The observation of winds in the atmosphere raised the question of large scale movements of air masses. In the 18th century, George Hadley, an English lawyer and amateur meteorologist, proposed a tropical atmospheric circulation with warm air rising near the equator, flowing poleward at 10–15 kilometers above the surface and descending in the subtropics (Hadley 1735). This so-called Hadley cell could explain the trade winds. Interest in global circulation phenomena continued, but its systematic study to understand climatic phenomena only began in the 20th century.
Classical climatology took an opposite approach and attempted to understand climatic phenomena from a local perspective and local investigation (see also Regional/small scale research of climate). When higher layers of the atmosphere became a matter of intensive investigation in the early 20th century, the climatological buttom-up approach from the local to the global became challenged. Large scale circulation patterns had a tremendous impact on climatic phenomena such as tropical rain belts, subtropical deserts and the monsoon. Climatologists such as Hermann Flohn, who made significant contributions to the understanding of the monsoon, attempted to modernize climatology and integrate local and large scale approaches in climatology (see modernizing climatology).

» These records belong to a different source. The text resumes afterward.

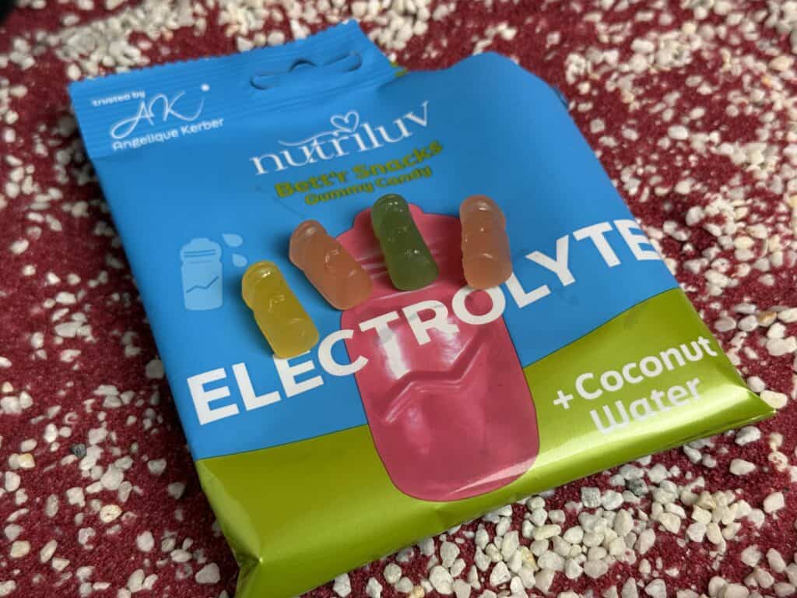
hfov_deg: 39.7
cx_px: 398
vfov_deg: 30.3
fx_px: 1105
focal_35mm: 48
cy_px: 299
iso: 64
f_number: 1.78
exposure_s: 1/50
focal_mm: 6.76
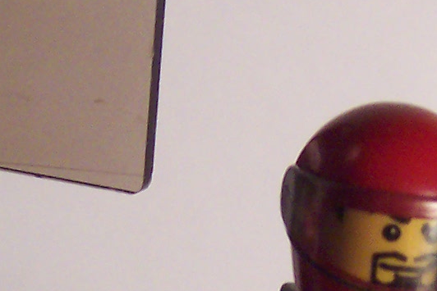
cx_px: 394
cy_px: 432
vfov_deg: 5.1
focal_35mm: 266
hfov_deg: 7.7
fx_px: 3230
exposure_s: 1/20
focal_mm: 10.4
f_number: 3.4
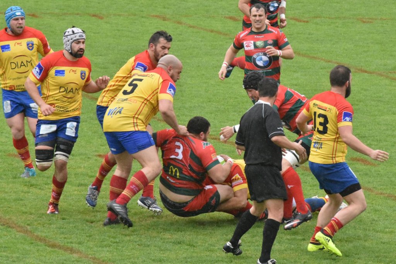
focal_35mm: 450
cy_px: 132
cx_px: 198
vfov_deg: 3.1
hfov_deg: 4.6
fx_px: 4948
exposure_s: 1/800
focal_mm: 300
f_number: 14
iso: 6400
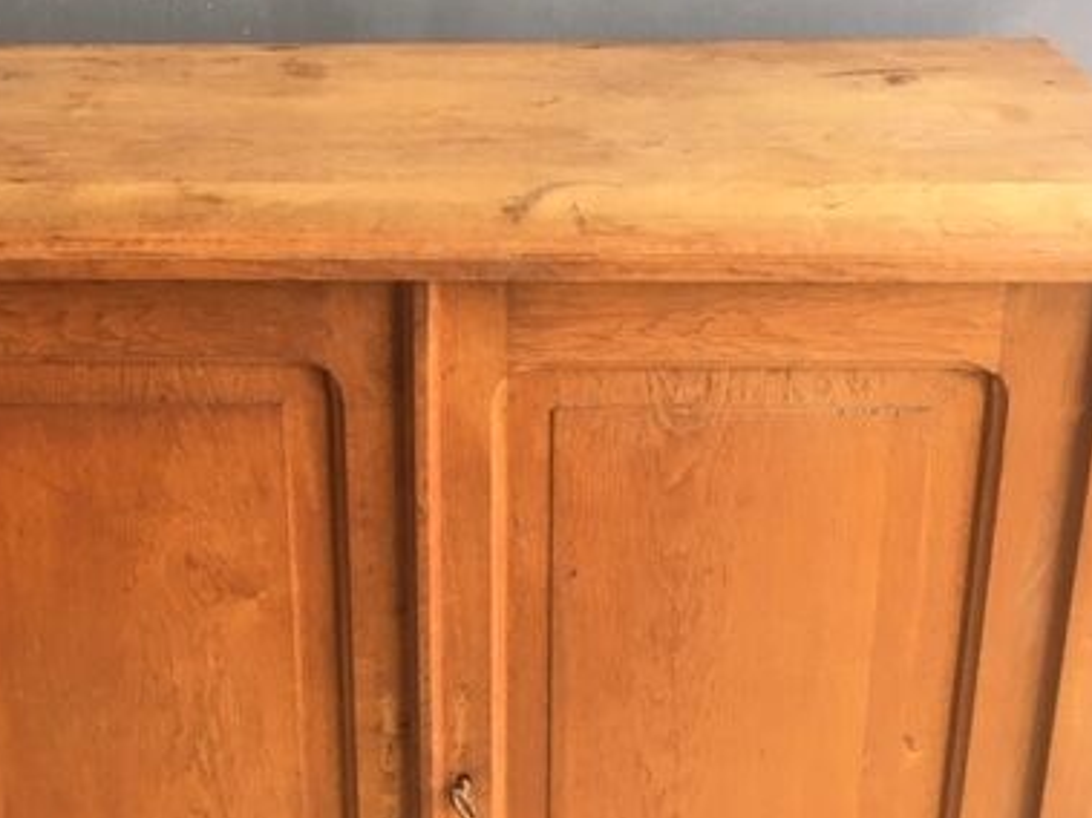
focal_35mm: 49
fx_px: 1545
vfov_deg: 28.9
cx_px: 415
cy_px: 150
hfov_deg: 38.7
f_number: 2.2
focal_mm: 4.15
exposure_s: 1/33
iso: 50
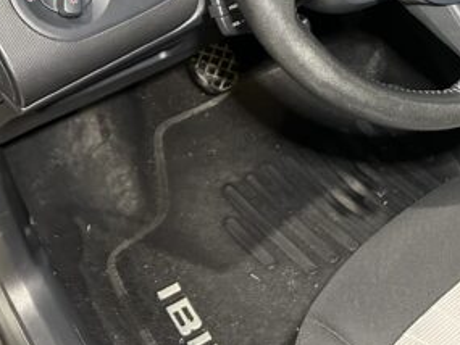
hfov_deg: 26.1
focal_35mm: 67
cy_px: -30
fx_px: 891
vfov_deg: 20.9
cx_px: 539
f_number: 1.78
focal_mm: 6.86
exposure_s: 1/33
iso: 800
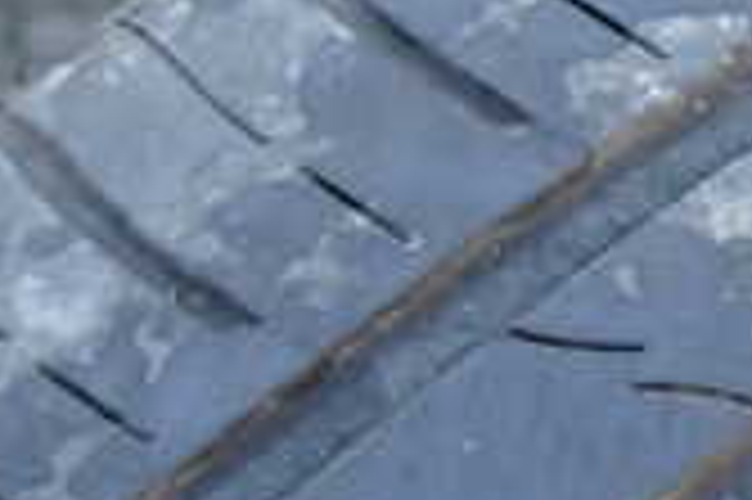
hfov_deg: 8.7
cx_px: 1166
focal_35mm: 232
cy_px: 423
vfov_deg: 5.9
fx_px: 4841
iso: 200
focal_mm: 11.09
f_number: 3.6
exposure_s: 1/80
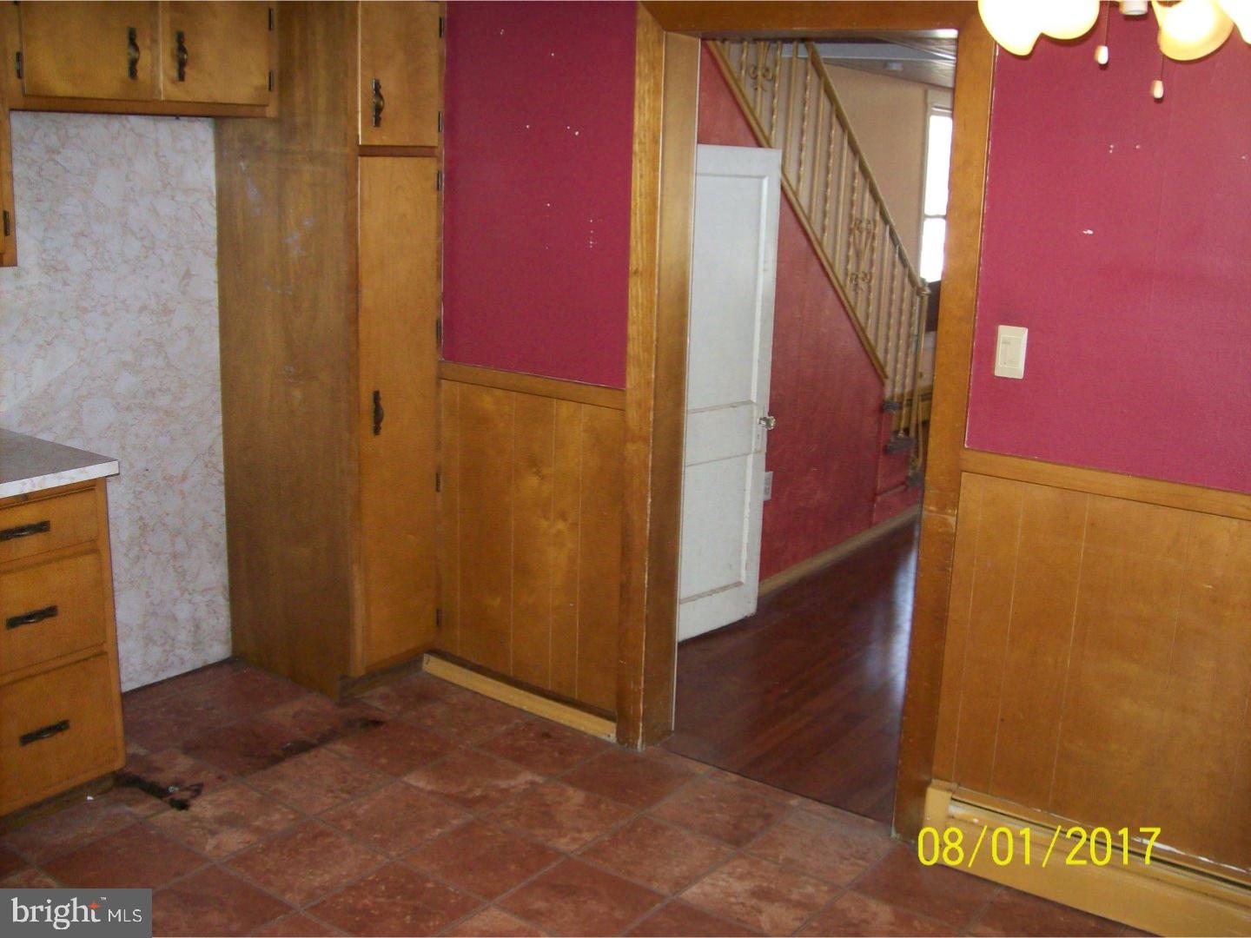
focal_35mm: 36
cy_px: 469
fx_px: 1301
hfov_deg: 51.4
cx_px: 626
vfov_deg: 39.7
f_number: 2.7
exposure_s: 1/64
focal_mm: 6
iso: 200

Climate modeling, in contrast, took from its very beginning a larger scale approach and cannot handle small scale phenomena adequately. Climate models are based on differential equations, which in principle describe the state of the atmosphere at every point in time and space. The solution of these equations, however, required an averaging of the state of the atmosphere in large grid cells covering the surface of the earth. These grid cells usually have a side length of several hundred kilometers. Smaller scale phenomena such as cloud formation and precipitation, hence, cannot be modeled in a realistic manner.
With the dissemination of general circulation models (and a raising awareness of global environmental problems) from the 1970s onwards, the attention increasingly moved away from local and regional detail to the global character of climate. A typical example of this globalization is the construction of the artificial parameter “global mean temperature” by James E. Hansen and others as a lead parameter to assess global climate change (see climate projections). Coarse grid resolution and simplifications in climate models, on the other hand, reinforced a reductionist approach blurring regional and local characteristics (such as local topography etc.).
Sources:
Hadley, George: "Concerning the Cause of the General Trade-Winds", Philosophical Transactions 39, pp. 58-62.
Randall, D. et al. 2003. Breaking the Cloud Parameterization Deadlock, Bulletin of the American Meteorological Society, 84, pp. 1547-1564.